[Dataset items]
********************

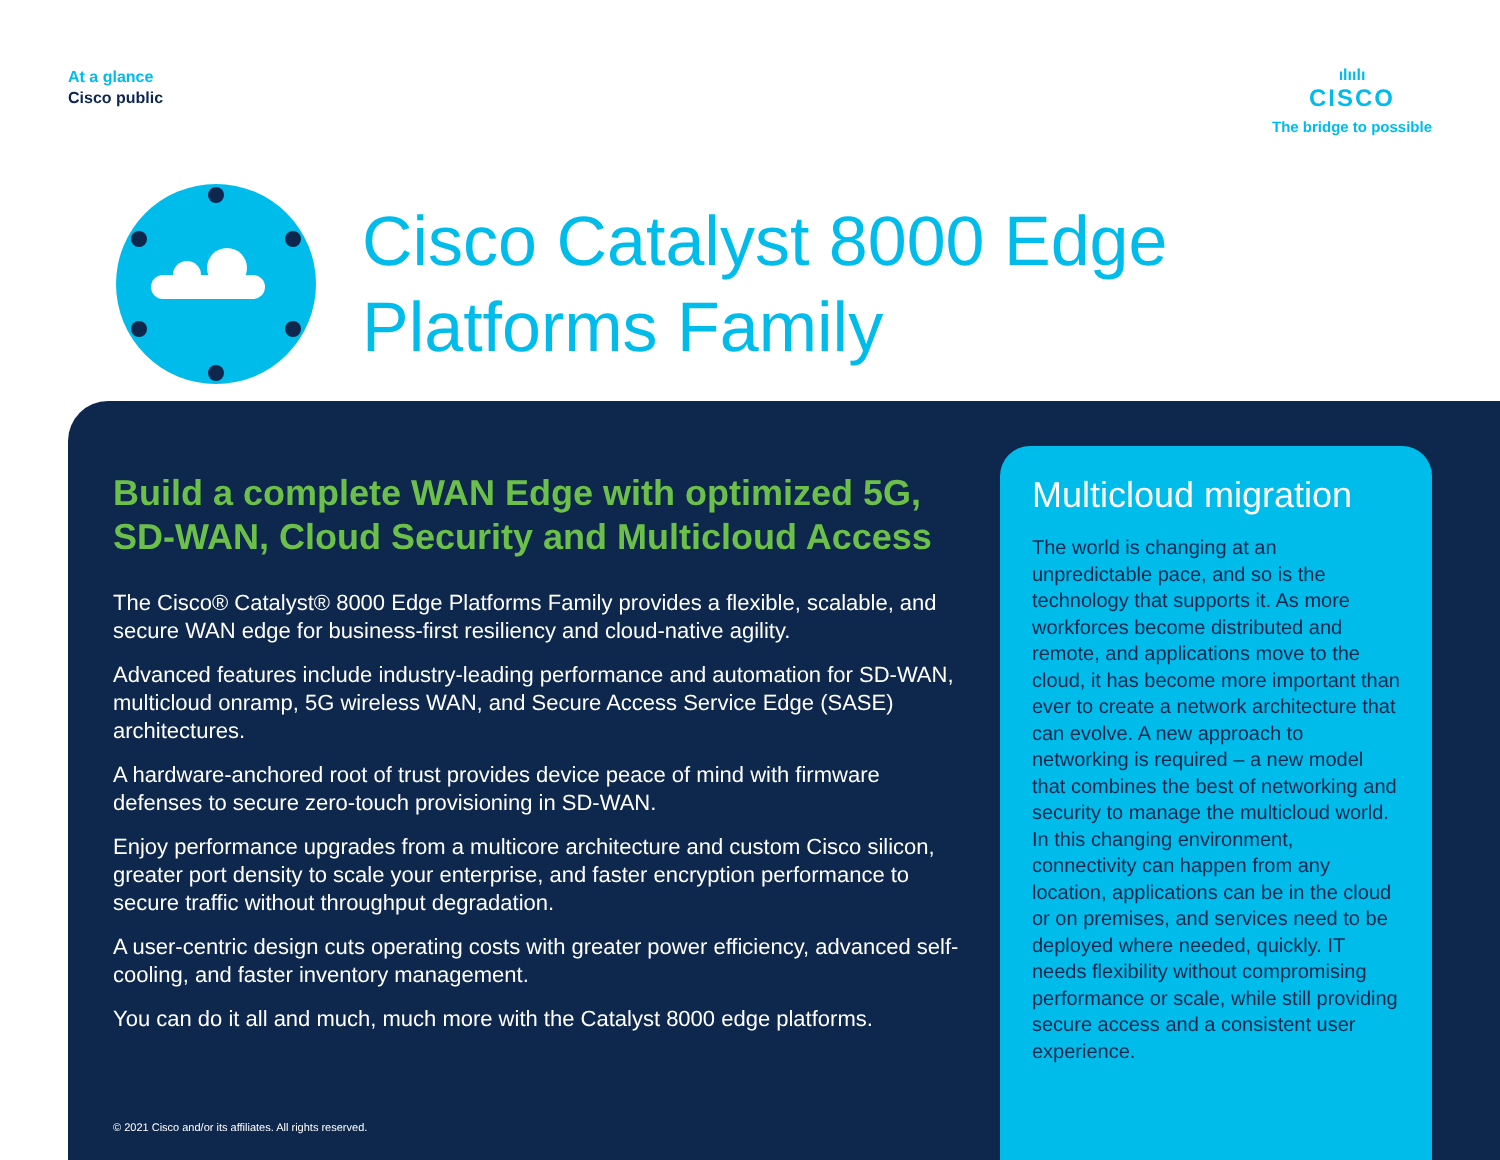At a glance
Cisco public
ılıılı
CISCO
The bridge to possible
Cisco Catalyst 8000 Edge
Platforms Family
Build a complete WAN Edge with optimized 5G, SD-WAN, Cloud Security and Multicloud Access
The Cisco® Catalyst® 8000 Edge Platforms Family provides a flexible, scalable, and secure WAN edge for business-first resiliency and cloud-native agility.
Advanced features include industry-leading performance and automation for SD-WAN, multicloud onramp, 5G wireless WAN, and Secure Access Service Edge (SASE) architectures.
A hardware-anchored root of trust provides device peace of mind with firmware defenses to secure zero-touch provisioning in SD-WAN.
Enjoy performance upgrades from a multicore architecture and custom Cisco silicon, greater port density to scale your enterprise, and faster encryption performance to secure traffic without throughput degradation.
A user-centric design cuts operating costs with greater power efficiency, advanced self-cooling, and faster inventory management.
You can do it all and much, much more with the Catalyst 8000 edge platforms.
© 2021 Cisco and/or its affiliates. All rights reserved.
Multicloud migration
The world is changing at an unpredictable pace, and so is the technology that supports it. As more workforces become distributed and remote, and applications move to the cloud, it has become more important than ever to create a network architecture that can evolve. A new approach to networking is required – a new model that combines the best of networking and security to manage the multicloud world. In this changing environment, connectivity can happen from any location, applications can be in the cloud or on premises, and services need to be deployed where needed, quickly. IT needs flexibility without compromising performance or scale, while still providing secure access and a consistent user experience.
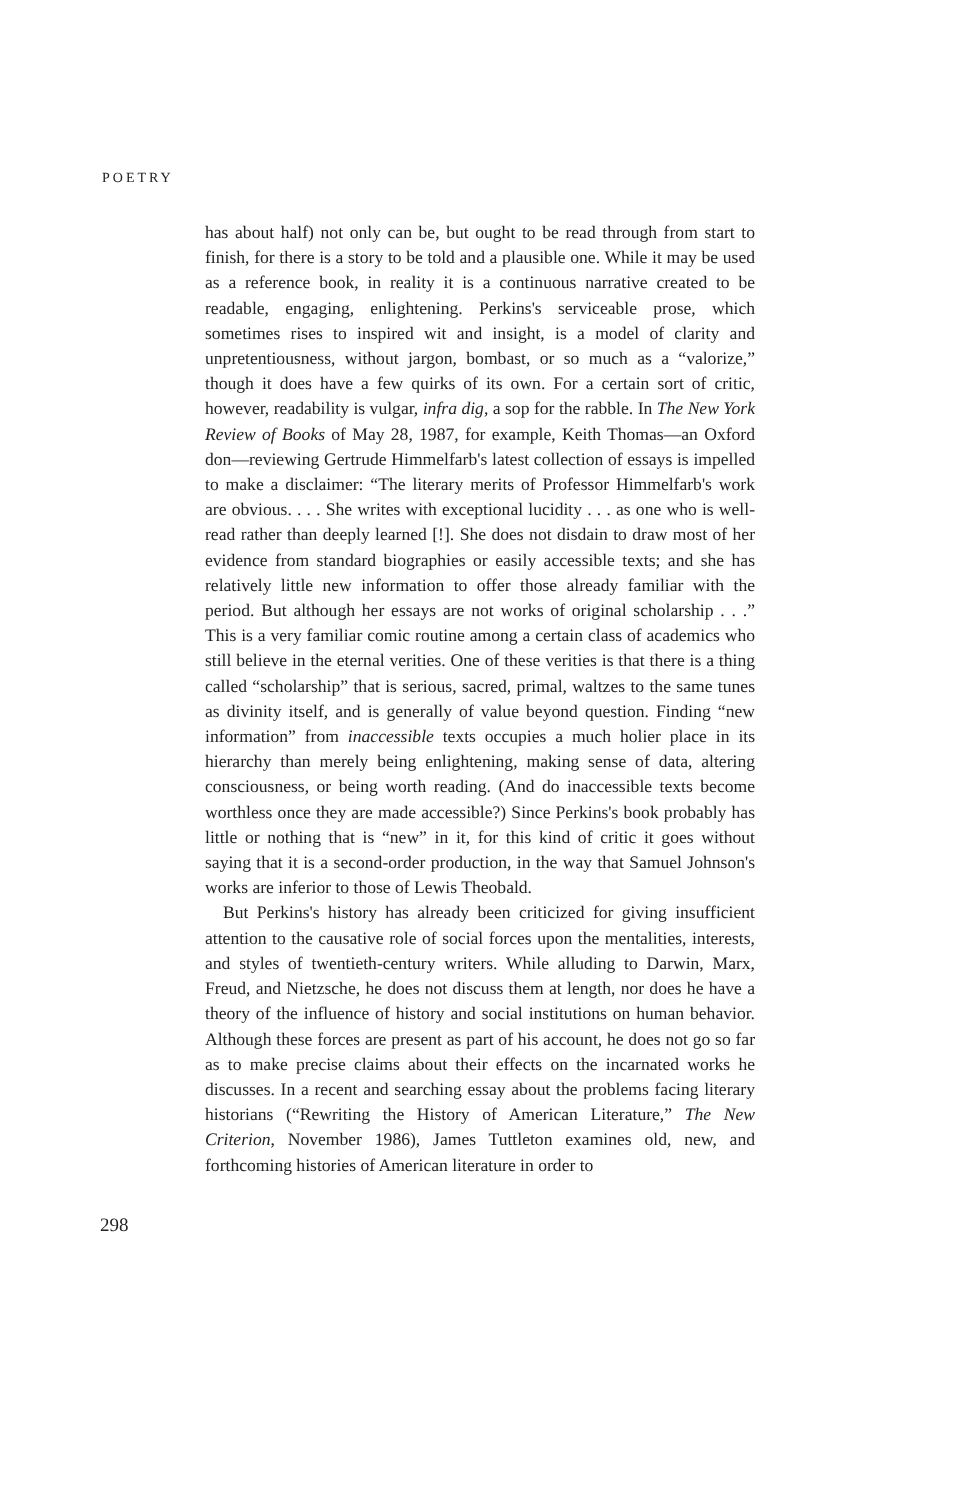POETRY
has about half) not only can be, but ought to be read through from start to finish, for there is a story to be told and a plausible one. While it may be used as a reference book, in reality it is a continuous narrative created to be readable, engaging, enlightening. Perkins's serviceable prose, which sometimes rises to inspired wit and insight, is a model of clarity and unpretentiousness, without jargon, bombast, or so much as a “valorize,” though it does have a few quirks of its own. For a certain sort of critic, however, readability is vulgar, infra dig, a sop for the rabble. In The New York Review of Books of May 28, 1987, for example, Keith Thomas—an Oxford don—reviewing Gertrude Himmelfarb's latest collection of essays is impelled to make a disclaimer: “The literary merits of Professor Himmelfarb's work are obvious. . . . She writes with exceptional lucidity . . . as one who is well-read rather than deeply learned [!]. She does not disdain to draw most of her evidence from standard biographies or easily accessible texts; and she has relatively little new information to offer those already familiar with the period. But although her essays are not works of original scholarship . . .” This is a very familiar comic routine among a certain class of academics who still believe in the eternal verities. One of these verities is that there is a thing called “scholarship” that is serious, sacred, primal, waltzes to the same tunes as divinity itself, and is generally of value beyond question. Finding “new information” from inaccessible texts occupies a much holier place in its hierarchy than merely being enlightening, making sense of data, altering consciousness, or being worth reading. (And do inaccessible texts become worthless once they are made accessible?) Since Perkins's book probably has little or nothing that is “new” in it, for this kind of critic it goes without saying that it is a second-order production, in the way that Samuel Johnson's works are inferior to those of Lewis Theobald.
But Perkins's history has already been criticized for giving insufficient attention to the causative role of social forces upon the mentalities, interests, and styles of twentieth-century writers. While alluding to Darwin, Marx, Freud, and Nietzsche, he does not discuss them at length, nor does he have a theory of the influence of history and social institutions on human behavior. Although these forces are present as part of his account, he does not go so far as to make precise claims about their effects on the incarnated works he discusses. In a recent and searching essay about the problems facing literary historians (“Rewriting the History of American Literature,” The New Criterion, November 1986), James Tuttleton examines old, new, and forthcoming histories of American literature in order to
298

********************

• **WORK REQUIRED**
Retype, exactly and in full, the lines above from the one containing "Cisco public" through the one containing "Multicloud migration".

• **EXERCISE RESULT**
Cisco public
ılıılı
CISCO
The bridge to possible
Cisco Catalyst 8000 Edge
Platforms Family
Build a complete WAN Edge with optimized 5G, SD-WAN, Cloud Security and Multicloud Access
The Cisco® Catalyst® 8000 Edge Platforms Family provides a flexible, scalable, and secure WAN edge for business-first resiliency and cloud-native agility.
Advanced features include industry-leading performance and automation for SD-WAN, multicloud onramp, 5G wireless WAN, and Secure Access Service Edge (SASE) architectures.
A hardware-anchored root of trust provides device peace of mind with firmware defenses to secure zero-touch provisioning in SD-WAN.
Enjoy performance upgrades from a multicore architecture and custom Cisco silicon, greater port density to scale your enterprise, and faster encryption performance to secure traffic without throughput degradation.
A user-centric design cuts operating costs with greater power efficiency, advanced self-cooling, and faster inventory management.
You can do it all and much, much more with the Catalyst 8000 edge platforms.
© 2021 Cisco and/or its affiliates. All rights reserved.
Multicloud migration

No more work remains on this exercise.